What is required: Could you retype all of the records exactly, leaving out every picture?
___ Excerpted data
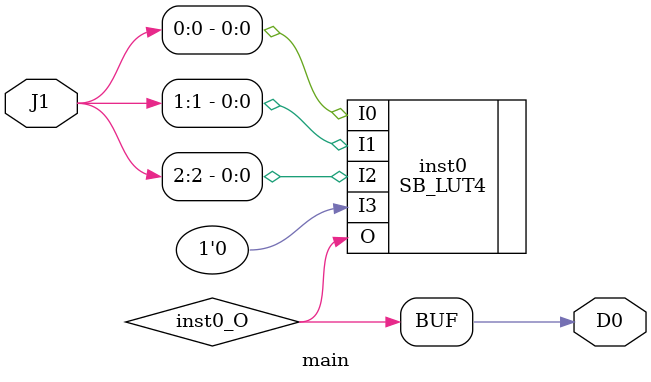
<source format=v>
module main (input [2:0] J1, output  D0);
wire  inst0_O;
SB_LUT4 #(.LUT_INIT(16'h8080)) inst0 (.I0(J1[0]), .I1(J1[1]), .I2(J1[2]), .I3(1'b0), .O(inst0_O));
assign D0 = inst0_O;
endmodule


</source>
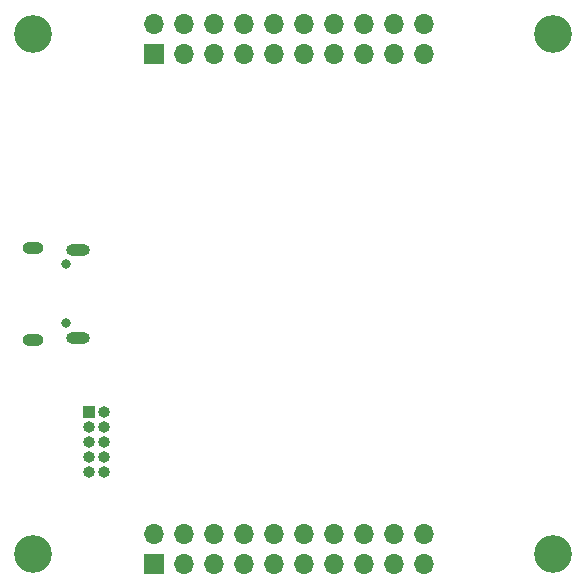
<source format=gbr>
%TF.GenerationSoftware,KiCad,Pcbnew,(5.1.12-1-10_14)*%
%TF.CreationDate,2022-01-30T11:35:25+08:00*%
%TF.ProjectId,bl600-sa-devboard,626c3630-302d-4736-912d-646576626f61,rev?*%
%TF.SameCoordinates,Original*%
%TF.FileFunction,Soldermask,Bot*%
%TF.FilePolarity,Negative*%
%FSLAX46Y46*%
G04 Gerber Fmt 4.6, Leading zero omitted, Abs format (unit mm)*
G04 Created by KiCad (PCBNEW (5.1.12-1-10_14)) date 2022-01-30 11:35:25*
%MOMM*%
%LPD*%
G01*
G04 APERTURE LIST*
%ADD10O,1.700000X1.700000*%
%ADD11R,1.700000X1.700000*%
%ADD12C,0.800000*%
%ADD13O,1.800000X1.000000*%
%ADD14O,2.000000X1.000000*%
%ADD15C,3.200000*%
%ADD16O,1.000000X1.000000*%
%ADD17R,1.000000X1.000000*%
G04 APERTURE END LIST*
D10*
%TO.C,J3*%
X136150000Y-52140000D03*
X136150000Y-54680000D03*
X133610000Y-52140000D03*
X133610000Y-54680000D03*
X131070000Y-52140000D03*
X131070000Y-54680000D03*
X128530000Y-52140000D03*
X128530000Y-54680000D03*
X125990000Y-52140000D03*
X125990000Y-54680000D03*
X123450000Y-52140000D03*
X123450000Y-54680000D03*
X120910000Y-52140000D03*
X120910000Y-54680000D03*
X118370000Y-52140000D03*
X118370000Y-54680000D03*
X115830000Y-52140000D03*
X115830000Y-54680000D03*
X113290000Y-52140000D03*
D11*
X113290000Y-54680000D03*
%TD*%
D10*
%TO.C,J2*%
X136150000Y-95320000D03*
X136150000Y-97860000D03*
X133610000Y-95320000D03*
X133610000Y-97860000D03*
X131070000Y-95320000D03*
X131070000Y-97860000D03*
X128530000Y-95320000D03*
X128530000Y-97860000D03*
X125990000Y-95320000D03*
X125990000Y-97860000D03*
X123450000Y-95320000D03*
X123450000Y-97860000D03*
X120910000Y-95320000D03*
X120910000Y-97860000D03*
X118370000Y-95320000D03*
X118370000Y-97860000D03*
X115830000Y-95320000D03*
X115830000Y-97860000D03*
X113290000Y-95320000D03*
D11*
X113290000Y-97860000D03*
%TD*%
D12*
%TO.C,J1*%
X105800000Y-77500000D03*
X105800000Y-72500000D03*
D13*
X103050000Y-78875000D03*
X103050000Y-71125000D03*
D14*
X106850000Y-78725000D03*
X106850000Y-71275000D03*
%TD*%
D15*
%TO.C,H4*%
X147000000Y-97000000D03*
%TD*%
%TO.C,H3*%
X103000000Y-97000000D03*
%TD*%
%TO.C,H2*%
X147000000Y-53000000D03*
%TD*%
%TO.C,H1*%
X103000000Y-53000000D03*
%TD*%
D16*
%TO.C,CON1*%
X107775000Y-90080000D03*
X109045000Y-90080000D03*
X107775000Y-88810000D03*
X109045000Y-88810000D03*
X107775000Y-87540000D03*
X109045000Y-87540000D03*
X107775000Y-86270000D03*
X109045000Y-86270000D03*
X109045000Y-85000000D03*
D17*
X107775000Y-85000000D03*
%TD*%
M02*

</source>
______
Response:
<source format=v>
module main (input [2:0] J1, output  D0);
wire  inst0_O;
SB_LUT4 #(.LUT_INIT(16'h8080)) inst0 (.I0(J1[0]), .I1(J1[1]), .I2(J1[2]), .I3(1'b0), .O(inst0_O));
assign D0 = inst0_O;
endmodule


</source>
<source format=gbr>
%TF.GenerationSoftware,KiCad,Pcbnew,(5.1.12-1-10_14)*%
%TF.CreationDate,2022-01-30T11:35:25+08:00*%
%TF.ProjectId,bl600-sa-devboard,626c3630-302d-4736-912d-646576626f61,rev?*%
%TF.SameCoordinates,Original*%
%TF.FileFunction,Soldermask,Bot*%
%TF.FilePolarity,Negative*%
%FSLAX46Y46*%
G04 Gerber Fmt 4.6, Leading zero omitted, Abs format (unit mm)*
G04 Created by KiCad (PCBNEW (5.1.12-1-10_14)) date 2022-01-30 11:35:25*
%MOMM*%
%LPD*%
G01*
G04 APERTURE LIST*
%ADD10O,1.700000X1.700000*%
%ADD11R,1.700000X1.700000*%
%ADD12C,0.800000*%
%ADD13O,1.800000X1.000000*%
%ADD14O,2.000000X1.000000*%
%ADD15C,3.200000*%
%ADD16O,1.000000X1.000000*%
%ADD17R,1.000000X1.000000*%
G04 APERTURE END LIST*
D10*
%TO.C,J3*%
X136150000Y-52140000D03*
X136150000Y-54680000D03*
X133610000Y-52140000D03*
X133610000Y-54680000D03*
X131070000Y-52140000D03*
X131070000Y-54680000D03*
X128530000Y-52140000D03*
X128530000Y-54680000D03*
X125990000Y-52140000D03*
X125990000Y-54680000D03*
X123450000Y-52140000D03*
X123450000Y-54680000D03*
X120910000Y-52140000D03*
X120910000Y-54680000D03*
X118370000Y-52140000D03*
X118370000Y-54680000D03*
X115830000Y-52140000D03*
X115830000Y-54680000D03*
X113290000Y-52140000D03*
D11*
X113290000Y-54680000D03*
%TD*%
D10*
%TO.C,J2*%
X136150000Y-95320000D03*
X136150000Y-97860000D03*
X133610000Y-95320000D03*
X133610000Y-97860000D03*
X131070000Y-95320000D03*
X131070000Y-97860000D03*
X128530000Y-95320000D03*
X128530000Y-97860000D03*
X125990000Y-95320000D03*
X125990000Y-97860000D03*
X123450000Y-95320000D03*
X123450000Y-97860000D03*
X120910000Y-95320000D03*
X120910000Y-97860000D03*
X118370000Y-95320000D03*
X118370000Y-97860000D03*
X115830000Y-95320000D03*
X115830000Y-97860000D03*
X113290000Y-95320000D03*
D11*
X113290000Y-97860000D03*
%TD*%
D12*
%TO.C,J1*%
X105800000Y-77500000D03*
X105800000Y-72500000D03*
D13*
X103050000Y-78875000D03*
X103050000Y-71125000D03*
D14*
X106850000Y-78725000D03*
X106850000Y-71275000D03*
%TD*%
D15*
%TO.C,H4*%
X147000000Y-97000000D03*
%TD*%
%TO.C,H3*%
X103000000Y-97000000D03*
%TD*%
%TO.C,H2*%
X147000000Y-53000000D03*
%TD*%
%TO.C,H1*%
X103000000Y-53000000D03*
%TD*%
D16*
%TO.C,CON1*%
X107775000Y-90080000D03*
X109045000Y-90080000D03*
X107775000Y-88810000D03*
X109045000Y-88810000D03*
X107775000Y-87540000D03*
X109045000Y-87540000D03*
X107775000Y-86270000D03*
X109045000Y-86270000D03*
X109045000Y-85000000D03*
D17*
X107775000Y-85000000D03*
%TD*%
M02*

</source>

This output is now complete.